#### RECORDS SUPPLIED:
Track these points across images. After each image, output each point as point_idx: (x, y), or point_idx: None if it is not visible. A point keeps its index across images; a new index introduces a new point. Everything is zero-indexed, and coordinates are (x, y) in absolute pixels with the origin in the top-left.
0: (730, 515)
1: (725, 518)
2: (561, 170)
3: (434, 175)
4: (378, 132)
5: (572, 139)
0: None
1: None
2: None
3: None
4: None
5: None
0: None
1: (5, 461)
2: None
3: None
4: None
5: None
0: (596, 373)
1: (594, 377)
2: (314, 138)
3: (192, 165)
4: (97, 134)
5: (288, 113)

#### INSTRUCTIONS FOR THE TASK:
Can you give all the rows above as a numbered list, leaving out any blank lines?

#### WORKED SOLUTION:
1. Track these points across images. After each image, output each point as point_idx: (x, y), or point_idx: None if it is not visible. A point keeps its index across images; a new index introduces a new point. Everything is zero-indexed, and coordinates are (x, y) in absolute pixels with the origin in the top-left.
2. 0: (730, 515)
3. 1: (725, 518)
4. 2: (561, 170)
5. 3: (434, 175)
6. 4: (378, 132)
7. 5: (572, 139)
8. 0: None
9. 1: None
10. 2: None
11. 3: None
12. 4: None
13. 5: None
14. 0: None
15. 1: (5, 461)
16. 2: None
17. 3: None
18. 4: None
19. 5: None
20. 0: (596, 373)
21. 1: (594, 377)
22. 2: (314, 138)
23. 3: (192, 165)
24. 4: (97, 134)
25. 5: (288, 113)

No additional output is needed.